▶ _EXERCISE INSTRUCTIONS_
Please copy exactly the lines that begin with the one containing "left eye: (1173, 782)" and end with the last line of the entries.

(Entries taken from a collection)
_____
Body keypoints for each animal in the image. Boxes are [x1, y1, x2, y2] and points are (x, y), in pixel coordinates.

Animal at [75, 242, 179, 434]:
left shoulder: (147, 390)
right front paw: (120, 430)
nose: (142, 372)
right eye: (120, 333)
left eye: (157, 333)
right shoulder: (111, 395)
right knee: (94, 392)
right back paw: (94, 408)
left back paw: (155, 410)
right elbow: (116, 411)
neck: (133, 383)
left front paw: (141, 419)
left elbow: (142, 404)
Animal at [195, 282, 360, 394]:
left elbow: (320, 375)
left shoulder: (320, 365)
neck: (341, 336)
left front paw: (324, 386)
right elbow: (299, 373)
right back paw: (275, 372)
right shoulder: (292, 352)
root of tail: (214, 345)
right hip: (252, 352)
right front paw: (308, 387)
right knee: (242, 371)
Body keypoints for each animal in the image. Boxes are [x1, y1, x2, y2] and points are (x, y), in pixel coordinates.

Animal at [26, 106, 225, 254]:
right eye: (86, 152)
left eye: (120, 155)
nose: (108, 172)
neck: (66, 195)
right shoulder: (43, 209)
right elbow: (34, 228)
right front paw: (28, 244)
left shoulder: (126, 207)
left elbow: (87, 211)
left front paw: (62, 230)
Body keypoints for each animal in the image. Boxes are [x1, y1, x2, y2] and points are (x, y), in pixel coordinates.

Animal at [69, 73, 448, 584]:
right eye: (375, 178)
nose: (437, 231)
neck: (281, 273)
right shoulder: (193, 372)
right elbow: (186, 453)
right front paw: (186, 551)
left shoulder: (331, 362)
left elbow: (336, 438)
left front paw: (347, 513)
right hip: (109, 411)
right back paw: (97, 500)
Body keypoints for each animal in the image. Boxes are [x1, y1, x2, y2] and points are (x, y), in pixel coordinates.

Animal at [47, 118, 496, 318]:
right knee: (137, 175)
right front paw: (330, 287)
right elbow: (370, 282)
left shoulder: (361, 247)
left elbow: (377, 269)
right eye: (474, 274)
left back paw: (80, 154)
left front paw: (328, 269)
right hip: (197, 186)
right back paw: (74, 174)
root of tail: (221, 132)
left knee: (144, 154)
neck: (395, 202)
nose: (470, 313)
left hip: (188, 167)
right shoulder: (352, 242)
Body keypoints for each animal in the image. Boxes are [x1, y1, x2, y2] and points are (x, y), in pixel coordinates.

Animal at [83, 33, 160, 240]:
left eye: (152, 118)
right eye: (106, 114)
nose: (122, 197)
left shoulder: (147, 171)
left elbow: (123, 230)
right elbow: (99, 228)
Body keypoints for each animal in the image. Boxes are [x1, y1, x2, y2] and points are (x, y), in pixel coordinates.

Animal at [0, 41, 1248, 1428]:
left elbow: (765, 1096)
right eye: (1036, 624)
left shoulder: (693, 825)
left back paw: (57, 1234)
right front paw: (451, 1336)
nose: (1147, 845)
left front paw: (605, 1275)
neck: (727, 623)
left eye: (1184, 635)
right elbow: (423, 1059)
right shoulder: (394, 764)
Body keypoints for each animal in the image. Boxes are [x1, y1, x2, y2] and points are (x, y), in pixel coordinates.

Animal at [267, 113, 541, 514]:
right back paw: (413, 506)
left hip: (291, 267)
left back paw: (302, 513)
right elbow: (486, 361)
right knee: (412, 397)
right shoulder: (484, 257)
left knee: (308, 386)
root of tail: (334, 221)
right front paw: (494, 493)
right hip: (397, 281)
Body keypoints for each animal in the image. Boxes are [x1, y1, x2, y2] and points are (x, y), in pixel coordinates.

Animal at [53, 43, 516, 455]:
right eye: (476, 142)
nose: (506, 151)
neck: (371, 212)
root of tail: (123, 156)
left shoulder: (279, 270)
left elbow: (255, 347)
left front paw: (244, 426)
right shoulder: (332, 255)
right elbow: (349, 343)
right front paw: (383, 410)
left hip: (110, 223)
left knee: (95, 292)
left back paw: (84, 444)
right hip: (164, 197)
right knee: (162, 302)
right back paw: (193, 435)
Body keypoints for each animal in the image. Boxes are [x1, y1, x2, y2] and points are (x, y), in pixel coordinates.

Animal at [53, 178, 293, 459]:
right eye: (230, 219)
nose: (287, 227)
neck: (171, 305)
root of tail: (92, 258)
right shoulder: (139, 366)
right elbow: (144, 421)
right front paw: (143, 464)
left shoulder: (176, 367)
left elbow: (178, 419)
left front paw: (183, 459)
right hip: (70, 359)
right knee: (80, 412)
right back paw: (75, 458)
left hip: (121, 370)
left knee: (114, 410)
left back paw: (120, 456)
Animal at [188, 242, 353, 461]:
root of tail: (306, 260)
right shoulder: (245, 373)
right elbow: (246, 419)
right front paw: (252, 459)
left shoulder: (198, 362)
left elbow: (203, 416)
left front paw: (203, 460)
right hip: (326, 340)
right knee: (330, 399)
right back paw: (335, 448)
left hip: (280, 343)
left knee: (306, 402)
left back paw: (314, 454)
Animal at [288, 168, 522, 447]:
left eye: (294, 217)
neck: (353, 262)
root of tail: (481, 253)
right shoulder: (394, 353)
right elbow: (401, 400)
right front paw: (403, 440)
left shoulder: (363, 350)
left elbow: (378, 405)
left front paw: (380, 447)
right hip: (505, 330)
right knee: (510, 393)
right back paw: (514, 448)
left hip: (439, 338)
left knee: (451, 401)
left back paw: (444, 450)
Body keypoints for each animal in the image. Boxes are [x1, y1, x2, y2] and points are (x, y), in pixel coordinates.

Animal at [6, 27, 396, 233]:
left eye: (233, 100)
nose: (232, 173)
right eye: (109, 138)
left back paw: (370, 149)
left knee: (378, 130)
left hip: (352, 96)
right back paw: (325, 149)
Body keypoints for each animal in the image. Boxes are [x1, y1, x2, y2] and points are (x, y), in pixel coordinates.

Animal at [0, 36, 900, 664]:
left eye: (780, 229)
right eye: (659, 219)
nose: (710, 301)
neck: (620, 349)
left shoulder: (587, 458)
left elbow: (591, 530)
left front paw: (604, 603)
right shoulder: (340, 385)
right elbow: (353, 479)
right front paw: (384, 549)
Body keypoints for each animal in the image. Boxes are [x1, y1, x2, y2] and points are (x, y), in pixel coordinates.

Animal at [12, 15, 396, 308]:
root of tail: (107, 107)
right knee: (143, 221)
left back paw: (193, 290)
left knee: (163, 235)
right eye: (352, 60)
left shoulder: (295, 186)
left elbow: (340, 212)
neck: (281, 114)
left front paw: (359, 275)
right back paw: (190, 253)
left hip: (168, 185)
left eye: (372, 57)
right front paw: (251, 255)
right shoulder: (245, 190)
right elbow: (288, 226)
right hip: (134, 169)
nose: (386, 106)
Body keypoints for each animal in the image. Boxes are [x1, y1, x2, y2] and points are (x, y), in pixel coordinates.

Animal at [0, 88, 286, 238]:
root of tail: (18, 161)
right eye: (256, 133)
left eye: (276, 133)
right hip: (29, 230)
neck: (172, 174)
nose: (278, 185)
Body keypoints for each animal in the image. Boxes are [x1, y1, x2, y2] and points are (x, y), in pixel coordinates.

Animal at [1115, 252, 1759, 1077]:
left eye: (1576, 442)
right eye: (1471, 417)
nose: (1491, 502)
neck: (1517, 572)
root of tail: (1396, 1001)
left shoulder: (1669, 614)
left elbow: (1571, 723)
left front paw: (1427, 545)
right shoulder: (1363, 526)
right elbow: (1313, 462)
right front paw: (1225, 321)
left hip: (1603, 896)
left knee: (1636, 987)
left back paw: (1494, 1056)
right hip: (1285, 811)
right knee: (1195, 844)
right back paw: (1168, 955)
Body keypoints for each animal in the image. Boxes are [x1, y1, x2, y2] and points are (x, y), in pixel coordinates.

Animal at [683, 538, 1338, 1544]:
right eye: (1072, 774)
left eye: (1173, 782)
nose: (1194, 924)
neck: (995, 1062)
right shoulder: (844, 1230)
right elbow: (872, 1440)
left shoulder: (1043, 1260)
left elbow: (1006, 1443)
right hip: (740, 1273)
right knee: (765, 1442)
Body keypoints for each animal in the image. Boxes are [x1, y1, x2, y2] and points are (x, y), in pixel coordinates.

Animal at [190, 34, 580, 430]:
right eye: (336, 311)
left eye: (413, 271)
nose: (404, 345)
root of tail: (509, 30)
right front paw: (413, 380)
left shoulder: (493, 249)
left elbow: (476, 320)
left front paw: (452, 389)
_____
▶ _ANSWER SPACE_
left eye: (1173, 782)
nose: (1194, 924)
neck: (995, 1062)
right shoulder: (844, 1230)
right elbow: (872, 1440)
left shoulder: (1043, 1260)
left elbow: (1006, 1443)
right hip: (740, 1273)
right knee: (765, 1442)
Body keypoints for each animal in the image. Boxes are [x1, y1, x2, y2] and points are (x, y), in pixel coordinates.

Animal at [190, 34, 580, 430]:
right eye: (336, 311)
left eye: (413, 271)
nose: (404, 345)
root of tail: (509, 30)
right front paw: (413, 380)
left shoulder: (493, 249)
left elbow: (476, 320)
left front paw: (452, 389)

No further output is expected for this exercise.